*Excerpted passage:*
+ + + +

Limiting to PCI we can just pass the BDF as the argument to optain the
device-fd. For a more generic solution we need a unique identifier in
some way which is unique across all 'struct device' instances in the
system. As far as I know we don't have that yet (besides the sysfs-path)
so we either add that or stick with bus-specific solutions.

> > 1:1 process has the advantage of linking to an -mm which makes the whole
> > mmu notifier business doable. How do you want to track down mappings and
> > do the second level translation in the case of explicit map/unmap (like
> > on power) if you are not tied to an mm_struct ?
> 
> Right, I threw away the mmu notifier code that was originally part of
> vfio because we can't do anything useful with it yet on x86.  I
> definitely don't want to prevent it where it makes sense though.  Maybe
> we just record current->mm on open and restrict subsequent opens to the
> same.

Hmm, I think we need io-page-fault support in the iommu-api then.

> > Another aspect I don't see discussed is how we represent these things to
> > the guest.

+ + + +

*Dataset content:*
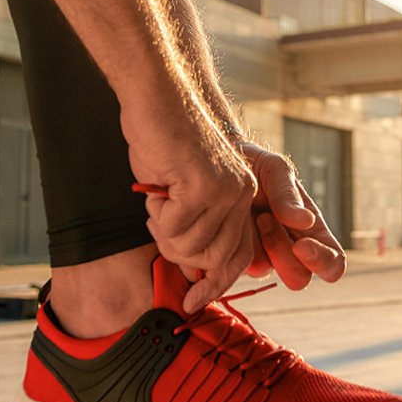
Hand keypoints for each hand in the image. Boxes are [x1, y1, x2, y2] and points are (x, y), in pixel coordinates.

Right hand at [121, 106, 257, 313]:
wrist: (159, 98)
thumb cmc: (167, 144)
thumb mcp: (187, 193)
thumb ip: (197, 228)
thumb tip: (193, 272)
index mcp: (244, 200)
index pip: (239, 258)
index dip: (216, 285)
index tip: (192, 303)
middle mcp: (244, 197)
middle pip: (213, 259)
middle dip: (179, 251)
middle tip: (160, 222)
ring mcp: (228, 190)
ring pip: (192, 246)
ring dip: (164, 230)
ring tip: (159, 201)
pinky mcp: (206, 184)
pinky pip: (174, 226)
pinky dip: (157, 215)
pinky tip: (158, 188)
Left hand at [240, 142, 345, 289]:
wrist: (216, 162)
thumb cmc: (252, 164)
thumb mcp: (274, 169)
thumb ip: (288, 194)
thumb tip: (305, 221)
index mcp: (312, 231)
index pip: (334, 263)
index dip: (323, 262)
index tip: (301, 245)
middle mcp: (290, 249)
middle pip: (300, 277)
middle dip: (282, 252)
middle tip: (265, 218)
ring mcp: (262, 256)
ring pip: (266, 271)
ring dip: (256, 244)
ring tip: (247, 213)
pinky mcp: (234, 258)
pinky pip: (236, 266)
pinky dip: (232, 245)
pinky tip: (229, 221)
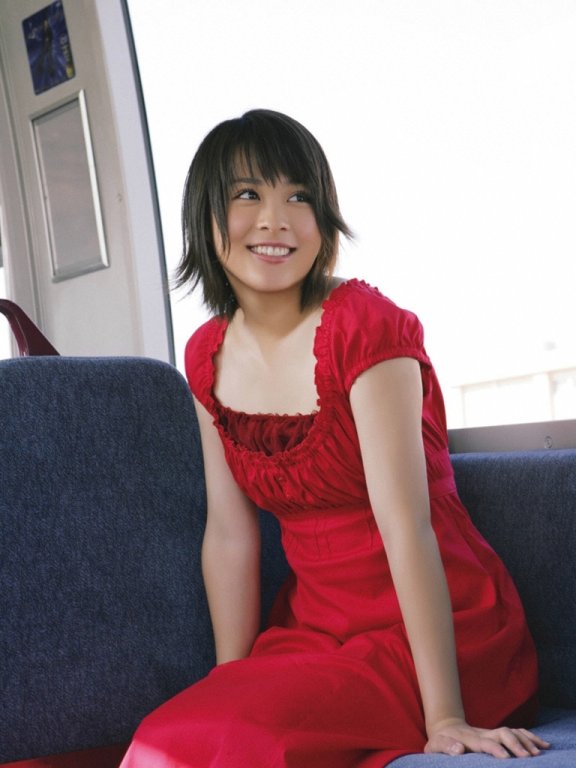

+ + + +

*Set of tasks:*
**1)** Going back to the VFIO mailing-list excerpt, list every kernel identifier it writes in C syntax, meaning struct types, type names, and pointer member accesses.
**2)** Write the next part of the VFIO mailing-list excerpt, picking up right after its final quoted line about representing these things to the guest.

*Responses:*
**1)** 'struct device', mm_struct, current->mm

**2)**
> > 
> > On Power for example, I have a requirement that a given iommu domain is
> > represented by a single dma window property in the device-tree. What
> > that means is that that property needs to be either in the node of the
> > device itself if there's only one device in the group or in a parent
> > node (ie a bridge or host bridge) if there are multiple devices.
> > 
> > Now I do -not- want to go down the path of simulating P2P bridges,
> > besides we'll quickly run out of bus numbers if we go there.
> > 
> > For us the most simple and logical approach (which is also what pHyp
> > uses and what Linux handles well) is really to expose a given PCI host
> > bridge per group to the guest. Believe it or not, it makes things
> > easier :-)
> 
> I'm all for easier.  Why does exposing the bridge use less bus numbers
> than emulating a bridge?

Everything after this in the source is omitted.